大阪球場や、日生球場、西宮球場などでパ・リーグの試合を観ていて、場内が一番湧くのは「他球場の試合経過」で阪神がリードしているというアナウンスがあるときだった。南海ファンだった筆者は唇をかんだものだ。
カーネル・サンダース像が沈んだ1985年
阪神タイガースの人気が「別次元」のものになったと実感したのは、1985年の21年ぶりの優勝だった。4月17日、ランディ・バース、掛布雅之、現監督の岡田彰布が、甲子園で巨人の槙原寛己からバックスクリーンに3者連続本塁打を打ったのを皮切りに、阪神は圧倒的な打力でセ・リーグ優勝を果たす。
大阪ミナミの大群衆が押しかけ、道頓堀川にファンが次々飛び込んだのはこのときだ。近くにあったケンタッキーフライドチキンのカーネル・サンダース像が道連れにされたのは、まさに暴挙だった。
それまでの阪神は、弱い時代が長く、ファンは「弱いけど諦められまへんねん」と言っていた。
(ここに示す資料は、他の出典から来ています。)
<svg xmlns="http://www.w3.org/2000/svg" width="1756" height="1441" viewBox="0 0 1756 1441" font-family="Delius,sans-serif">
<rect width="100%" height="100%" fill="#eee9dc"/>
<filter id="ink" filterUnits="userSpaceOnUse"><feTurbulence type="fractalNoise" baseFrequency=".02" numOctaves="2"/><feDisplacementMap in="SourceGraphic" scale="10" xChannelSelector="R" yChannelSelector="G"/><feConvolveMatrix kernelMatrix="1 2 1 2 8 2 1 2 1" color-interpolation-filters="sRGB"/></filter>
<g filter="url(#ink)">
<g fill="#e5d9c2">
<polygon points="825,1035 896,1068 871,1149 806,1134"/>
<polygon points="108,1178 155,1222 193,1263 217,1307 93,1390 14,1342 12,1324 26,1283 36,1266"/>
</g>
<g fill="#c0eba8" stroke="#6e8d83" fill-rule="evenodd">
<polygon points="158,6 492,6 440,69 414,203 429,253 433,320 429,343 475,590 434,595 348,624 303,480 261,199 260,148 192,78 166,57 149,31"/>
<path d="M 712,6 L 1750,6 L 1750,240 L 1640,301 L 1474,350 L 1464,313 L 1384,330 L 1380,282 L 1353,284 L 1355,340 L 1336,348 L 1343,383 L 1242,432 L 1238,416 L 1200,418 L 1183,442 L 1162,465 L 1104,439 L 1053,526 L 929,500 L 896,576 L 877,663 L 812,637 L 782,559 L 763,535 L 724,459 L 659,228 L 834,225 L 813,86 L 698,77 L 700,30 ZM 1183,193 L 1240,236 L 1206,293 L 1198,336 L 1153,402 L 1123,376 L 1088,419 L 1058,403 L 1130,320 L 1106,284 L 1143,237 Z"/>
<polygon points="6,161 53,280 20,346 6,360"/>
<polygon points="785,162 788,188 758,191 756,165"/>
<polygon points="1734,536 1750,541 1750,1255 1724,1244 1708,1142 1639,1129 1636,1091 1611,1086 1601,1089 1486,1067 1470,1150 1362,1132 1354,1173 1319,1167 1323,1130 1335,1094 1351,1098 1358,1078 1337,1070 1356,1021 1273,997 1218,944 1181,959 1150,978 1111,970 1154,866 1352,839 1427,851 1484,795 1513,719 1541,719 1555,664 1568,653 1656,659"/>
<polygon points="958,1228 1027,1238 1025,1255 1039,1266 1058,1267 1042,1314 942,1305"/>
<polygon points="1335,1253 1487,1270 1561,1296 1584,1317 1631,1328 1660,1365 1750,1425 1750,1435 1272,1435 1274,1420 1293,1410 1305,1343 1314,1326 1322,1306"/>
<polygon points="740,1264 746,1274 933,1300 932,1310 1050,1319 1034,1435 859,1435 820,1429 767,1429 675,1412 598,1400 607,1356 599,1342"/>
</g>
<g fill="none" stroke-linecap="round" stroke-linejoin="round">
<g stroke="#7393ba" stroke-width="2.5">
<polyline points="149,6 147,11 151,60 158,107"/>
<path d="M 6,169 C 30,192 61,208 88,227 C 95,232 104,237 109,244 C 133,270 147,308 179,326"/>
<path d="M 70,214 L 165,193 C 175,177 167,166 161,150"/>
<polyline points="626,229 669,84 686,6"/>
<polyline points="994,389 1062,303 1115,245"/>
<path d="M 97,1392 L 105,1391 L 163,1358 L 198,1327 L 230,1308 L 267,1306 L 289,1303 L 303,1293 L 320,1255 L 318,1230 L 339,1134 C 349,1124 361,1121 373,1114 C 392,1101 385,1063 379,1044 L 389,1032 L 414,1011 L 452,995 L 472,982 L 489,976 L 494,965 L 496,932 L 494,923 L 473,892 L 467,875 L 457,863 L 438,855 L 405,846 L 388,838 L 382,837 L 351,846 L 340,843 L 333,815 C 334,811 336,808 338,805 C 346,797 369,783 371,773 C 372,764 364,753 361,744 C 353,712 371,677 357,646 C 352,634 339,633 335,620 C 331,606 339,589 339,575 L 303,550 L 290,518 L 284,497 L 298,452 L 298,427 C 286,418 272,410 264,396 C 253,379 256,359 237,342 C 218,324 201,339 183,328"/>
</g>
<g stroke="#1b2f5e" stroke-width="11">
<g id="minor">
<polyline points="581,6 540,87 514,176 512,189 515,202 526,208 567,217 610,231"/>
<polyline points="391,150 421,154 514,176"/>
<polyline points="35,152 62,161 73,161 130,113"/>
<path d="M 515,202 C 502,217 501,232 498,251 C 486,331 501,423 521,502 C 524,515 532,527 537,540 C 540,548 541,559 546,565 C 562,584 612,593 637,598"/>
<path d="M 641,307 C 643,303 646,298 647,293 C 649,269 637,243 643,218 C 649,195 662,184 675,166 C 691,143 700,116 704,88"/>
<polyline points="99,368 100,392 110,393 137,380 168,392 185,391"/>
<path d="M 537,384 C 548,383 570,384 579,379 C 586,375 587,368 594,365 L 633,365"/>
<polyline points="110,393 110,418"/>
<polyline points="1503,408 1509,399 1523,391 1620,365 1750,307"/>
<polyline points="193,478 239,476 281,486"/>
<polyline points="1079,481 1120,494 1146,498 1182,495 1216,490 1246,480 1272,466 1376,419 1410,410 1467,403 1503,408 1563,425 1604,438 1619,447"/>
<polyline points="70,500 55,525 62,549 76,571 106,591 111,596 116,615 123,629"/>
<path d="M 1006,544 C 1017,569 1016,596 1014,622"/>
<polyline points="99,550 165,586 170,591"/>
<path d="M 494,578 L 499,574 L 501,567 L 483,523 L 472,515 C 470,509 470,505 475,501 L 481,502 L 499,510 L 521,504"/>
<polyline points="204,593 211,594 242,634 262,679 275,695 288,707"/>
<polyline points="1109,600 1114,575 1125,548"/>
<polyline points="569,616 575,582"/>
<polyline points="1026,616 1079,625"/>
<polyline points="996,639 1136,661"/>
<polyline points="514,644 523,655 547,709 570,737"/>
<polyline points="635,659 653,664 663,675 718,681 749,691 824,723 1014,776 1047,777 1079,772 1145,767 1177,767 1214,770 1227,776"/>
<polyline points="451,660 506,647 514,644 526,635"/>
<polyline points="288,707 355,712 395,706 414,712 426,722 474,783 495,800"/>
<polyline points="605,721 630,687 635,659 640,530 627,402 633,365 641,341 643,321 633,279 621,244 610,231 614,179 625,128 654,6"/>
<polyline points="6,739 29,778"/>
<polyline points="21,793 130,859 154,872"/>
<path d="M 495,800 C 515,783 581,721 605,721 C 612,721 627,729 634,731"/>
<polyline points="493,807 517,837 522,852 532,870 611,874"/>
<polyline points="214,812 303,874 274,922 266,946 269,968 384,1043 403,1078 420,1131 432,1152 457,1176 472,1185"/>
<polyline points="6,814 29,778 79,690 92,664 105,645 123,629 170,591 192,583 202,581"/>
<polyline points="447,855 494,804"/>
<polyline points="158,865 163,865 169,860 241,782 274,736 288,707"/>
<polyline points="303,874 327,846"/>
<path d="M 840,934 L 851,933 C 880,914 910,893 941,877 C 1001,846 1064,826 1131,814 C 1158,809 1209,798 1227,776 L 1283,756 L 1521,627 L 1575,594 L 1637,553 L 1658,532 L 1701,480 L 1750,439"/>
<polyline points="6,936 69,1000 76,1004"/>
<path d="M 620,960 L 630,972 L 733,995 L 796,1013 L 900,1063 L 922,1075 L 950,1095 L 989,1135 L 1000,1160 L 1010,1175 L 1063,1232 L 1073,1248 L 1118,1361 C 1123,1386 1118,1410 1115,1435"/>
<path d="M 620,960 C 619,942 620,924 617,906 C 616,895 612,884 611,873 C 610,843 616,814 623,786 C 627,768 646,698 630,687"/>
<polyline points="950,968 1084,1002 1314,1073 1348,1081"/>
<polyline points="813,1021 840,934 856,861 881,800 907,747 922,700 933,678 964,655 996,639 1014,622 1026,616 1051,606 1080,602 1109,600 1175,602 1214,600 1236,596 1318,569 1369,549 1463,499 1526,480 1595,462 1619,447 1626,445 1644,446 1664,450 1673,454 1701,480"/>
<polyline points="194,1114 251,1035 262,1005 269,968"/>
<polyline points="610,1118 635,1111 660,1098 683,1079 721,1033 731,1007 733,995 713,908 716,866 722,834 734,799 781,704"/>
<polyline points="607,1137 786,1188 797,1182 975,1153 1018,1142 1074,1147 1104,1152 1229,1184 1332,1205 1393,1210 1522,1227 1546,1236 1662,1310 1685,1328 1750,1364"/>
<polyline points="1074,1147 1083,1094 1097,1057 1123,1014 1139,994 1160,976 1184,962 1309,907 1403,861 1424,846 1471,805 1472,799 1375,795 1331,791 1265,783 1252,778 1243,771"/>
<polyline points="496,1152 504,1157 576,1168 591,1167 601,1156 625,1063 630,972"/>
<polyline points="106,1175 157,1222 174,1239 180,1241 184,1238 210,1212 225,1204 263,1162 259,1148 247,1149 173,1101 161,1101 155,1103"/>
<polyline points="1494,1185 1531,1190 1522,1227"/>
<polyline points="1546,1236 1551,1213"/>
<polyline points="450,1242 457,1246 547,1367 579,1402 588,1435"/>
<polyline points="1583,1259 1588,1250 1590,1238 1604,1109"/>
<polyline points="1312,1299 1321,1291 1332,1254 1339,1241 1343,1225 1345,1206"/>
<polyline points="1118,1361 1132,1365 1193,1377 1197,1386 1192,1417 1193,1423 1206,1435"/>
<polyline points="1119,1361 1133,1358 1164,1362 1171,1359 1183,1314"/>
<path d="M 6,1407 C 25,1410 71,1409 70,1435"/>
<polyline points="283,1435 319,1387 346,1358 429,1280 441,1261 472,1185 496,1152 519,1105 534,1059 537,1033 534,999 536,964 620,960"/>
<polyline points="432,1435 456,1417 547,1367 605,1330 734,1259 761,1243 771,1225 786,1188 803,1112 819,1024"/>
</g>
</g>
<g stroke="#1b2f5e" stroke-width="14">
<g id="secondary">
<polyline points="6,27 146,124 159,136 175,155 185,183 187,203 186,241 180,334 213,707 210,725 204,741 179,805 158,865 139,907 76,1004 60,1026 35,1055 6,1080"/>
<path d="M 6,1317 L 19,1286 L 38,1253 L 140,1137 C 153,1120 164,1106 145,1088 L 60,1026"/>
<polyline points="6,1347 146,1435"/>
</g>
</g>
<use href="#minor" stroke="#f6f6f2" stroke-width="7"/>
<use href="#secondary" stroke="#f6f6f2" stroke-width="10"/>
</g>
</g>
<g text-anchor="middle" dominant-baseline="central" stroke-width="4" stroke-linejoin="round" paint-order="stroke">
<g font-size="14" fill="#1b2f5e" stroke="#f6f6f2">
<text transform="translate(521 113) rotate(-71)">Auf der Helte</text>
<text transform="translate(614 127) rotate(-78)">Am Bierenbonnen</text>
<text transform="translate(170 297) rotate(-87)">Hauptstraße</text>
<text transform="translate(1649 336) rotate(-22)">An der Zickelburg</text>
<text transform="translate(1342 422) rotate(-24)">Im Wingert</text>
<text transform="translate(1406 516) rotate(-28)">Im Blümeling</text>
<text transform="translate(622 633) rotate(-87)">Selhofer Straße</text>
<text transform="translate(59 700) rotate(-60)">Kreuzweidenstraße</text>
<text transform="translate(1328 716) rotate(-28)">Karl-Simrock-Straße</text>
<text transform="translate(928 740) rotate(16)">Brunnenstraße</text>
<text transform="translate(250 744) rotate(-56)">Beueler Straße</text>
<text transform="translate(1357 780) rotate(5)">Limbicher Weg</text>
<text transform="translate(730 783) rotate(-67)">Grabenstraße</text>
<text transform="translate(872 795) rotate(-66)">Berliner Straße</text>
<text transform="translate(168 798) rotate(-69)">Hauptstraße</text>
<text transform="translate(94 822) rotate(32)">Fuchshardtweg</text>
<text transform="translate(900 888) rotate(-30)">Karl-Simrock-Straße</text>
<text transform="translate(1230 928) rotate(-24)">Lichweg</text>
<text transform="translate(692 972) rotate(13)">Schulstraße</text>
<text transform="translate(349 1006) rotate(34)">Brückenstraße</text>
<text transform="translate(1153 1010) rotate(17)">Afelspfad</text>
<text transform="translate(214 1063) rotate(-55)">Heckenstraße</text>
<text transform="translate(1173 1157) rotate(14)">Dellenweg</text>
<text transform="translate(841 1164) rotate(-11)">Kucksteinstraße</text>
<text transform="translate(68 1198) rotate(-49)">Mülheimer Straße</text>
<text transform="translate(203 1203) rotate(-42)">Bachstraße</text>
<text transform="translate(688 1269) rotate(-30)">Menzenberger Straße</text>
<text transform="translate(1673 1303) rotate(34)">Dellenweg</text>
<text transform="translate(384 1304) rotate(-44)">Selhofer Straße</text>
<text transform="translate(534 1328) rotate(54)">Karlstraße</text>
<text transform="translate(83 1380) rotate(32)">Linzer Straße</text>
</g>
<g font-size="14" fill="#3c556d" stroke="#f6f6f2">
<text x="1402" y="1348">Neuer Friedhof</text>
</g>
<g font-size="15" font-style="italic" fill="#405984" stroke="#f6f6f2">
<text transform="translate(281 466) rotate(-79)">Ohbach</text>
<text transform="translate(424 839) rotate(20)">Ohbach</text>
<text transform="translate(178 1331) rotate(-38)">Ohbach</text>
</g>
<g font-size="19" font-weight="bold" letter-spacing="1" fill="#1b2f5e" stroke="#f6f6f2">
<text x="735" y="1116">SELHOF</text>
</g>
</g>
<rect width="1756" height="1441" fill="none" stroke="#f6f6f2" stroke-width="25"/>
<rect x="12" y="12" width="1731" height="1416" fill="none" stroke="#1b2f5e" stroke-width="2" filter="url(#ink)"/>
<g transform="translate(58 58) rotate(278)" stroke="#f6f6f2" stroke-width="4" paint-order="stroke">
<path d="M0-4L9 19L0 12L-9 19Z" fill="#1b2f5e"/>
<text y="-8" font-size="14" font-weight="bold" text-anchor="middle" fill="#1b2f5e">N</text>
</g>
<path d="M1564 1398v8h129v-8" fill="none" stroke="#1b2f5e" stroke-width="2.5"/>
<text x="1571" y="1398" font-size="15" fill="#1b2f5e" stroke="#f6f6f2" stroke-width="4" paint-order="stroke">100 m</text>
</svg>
それは含羞を帯びた粋な姿勢だと思えたが、この優勝くらいから「わしらは虎キチや」というようなファンも目立ち始めた印象だ。
このとき、吉田義男監督をはじめ、タイガースナインが、大阪の目抜き通りである御堂筋をパレードする案が浮かんだ。しかし、御堂筋の南端の大阪球場には、南海ホークスがいた。